Ela contou que, recentemente, um refugiado veio até ela queixando-se de forte dor no abdômen e pedindo que ela ligasse para um médico. Este veio e constatou que o refugiado tinha apenas uma ereção matutina. O homem não conhecia isso. Ninguém havia dito nada sobre isso para ele. É simplesmente proibido falar sobre o assunto.

Khabat, da Síria, e Thamer, do Iraque, trabalham com artista Ines Ambaum Foto: DW/W. Dick

Ninguém escuta

"O trabalho com os refugiados mudou toda a minha vida", diz Ambaum. Se antes ela achava emocionante voar com uma companhia aérea de baixo custo apenas para o café da manhã em Paris, hoje ela considera isso inconcebível. "Tais futilidades somem quando se acompanha a jornada dos migrantes."

Além disso, há o comportamento de muitos alemães, que se irritam com qualquer mesquinharia. "Muitos problemas surgem entre alemães e estrangeiros porque aqui as pessoas se comparam constantemente umas com as outras."

Por exemplo, alemães observam os telefones celulares dos refugiados – e ai se um deles tiver um mais moderno. "Todos nós pagamos isso, com dinheiro de nossos impostos", reclamaram alguns de seus amigos, ignorando o fato de que um telefone celular é a única ligação dos migrantes com suas famílias em seu país de origem.

Amigos como esses não fazem mais parte do entorno de Ambaum. Ela se afastou deles, o que não foi uma tarefa difícil, diz. Supostos amigos a excluíram de um grupo de vizinhança do WhatsApp. O motivo: a artista convidou 20 refugiados para sua festa de aniversário. Logo Ambaum teve de escutar: "Então vá logo de vez para os canacos."

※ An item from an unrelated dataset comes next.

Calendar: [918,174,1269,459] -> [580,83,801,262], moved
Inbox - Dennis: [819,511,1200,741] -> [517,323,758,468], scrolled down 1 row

"Muitas vezes choro sozinha, deitada à noite na cama", confessou, explicando que lhe dá esperança o fato de vivenciar diretamente como os refugiados, de quem ela cuidou, se integraram na Alemanha. "98% são totalmente integráveis, mas ninguém escreve sobre isso", reclama.

"Isso soa positivo demais para a imprensa e, aparentemente, não se encaixa no zeitgeist, mas é verdade, eu vivencio isso todos os dias." O sírio Khabat é uma prova disso. Depois de dois anos e meio, ele começou a trabalhar como motorista para a Malteser, que o ajudou. Com uma carteira de habilitação alemã, com prova teórica feita em árabe.